Jeff Jones, who assists with the county’s housing reporting, told the commission that the state’s annual moderate‑income housing report requires both narrative descriptions and numeric metrics — for example, numbers of new units permitted, affordable units added or rehabilitated, conversions, rezones, and changes in cost‑burden metrics. He said the state reviews that report and can require amendments or an appeal if it finds the jurisdiction’s responses insufficient. Jones also noted a reporting deadline: county staff must include the changes in the report that Jeff Jones will submit by August 1.
Public commenter Bonnie Park praised staff work but raised questions about key thresholds and language. Park asked whether the moderate‑income definition (households at or below 80% of area median income) and the plan’s mention of an ordinance requiring 10% of new units to be moderate income were flexible, noting the county’s existing code currently includes a 20% requirement. She also asked about the county’s approach to a regional housing authority versus joint acquisition agreements and suggested the county consider offering county‑owned land to Mountainlands Community Housing Trust for development.
Commissioners debated the tradeoffs of matching the exact state language versus preserving local discretion.
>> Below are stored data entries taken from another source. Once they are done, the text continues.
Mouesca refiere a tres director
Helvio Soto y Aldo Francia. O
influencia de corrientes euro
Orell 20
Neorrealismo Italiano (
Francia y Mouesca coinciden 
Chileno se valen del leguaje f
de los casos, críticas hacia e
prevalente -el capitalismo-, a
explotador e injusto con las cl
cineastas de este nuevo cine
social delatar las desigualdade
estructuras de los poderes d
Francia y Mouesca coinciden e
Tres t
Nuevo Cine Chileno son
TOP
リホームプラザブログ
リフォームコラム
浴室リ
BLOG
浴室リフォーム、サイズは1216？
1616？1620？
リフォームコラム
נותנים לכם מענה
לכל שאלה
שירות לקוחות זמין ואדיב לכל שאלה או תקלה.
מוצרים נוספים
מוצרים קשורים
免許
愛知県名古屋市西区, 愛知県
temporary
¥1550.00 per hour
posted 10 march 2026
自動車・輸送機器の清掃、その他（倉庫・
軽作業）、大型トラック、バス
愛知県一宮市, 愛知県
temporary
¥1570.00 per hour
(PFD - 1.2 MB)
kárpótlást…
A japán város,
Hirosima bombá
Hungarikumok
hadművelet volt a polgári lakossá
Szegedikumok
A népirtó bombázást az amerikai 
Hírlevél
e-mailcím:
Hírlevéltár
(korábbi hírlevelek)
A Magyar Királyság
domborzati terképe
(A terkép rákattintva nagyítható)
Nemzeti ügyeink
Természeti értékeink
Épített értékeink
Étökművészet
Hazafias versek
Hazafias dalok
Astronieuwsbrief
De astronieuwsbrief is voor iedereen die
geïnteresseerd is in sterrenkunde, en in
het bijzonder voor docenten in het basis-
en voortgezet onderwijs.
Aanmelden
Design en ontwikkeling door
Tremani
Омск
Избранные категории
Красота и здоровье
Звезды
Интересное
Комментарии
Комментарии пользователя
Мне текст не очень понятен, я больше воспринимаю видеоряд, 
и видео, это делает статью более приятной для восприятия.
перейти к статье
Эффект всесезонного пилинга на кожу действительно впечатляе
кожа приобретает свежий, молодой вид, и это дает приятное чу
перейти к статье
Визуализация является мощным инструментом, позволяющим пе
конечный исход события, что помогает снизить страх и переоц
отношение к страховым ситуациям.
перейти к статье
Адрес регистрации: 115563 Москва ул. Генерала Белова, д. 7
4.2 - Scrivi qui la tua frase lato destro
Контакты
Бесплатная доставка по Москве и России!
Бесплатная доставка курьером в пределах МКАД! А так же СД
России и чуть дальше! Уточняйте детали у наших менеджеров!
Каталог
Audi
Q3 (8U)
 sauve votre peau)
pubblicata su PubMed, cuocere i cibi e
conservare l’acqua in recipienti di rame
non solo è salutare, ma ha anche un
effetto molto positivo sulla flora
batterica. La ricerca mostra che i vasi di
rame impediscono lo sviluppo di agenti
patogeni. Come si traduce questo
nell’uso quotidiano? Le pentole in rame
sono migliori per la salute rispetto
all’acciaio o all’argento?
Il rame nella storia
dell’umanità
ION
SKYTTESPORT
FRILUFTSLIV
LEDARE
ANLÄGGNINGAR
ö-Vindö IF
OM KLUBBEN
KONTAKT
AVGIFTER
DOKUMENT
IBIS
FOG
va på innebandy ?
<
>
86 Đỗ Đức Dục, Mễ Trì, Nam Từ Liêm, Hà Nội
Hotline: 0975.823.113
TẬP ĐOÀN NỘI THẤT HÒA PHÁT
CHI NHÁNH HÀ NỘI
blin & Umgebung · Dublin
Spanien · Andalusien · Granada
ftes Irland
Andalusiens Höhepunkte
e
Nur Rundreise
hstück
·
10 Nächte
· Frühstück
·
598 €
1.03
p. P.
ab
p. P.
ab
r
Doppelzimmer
Some expressed concern that firm timelines and mandatory wording such as "rezone for densities necessary" — and in some code sections "zone or rezone" — could limit local review processes or be used by outside actors to challenge county decisions. Others argued that keeping strategies and implementation measures on the plan and showing progress protects the county when state agencies and legislators prioritize funding and that being proactive helps the county compete for transportation funding tied to housing strategies.
After discussion a commissioner moved to forward a positive recommendation to County Council, adding a request that the council review the new language carefully and work with staff to make sure the strategies are achievable and realistic; the motion, as amended, passed on a recorded voice vote.
Next steps in the process will be County Council review and the county’s August reporting to the state. Staff noted that annual reporting will provide further feedback and that implementation is an ongoing, multi‑year process tied to the county’s visioning work and future housing‑needs assessment.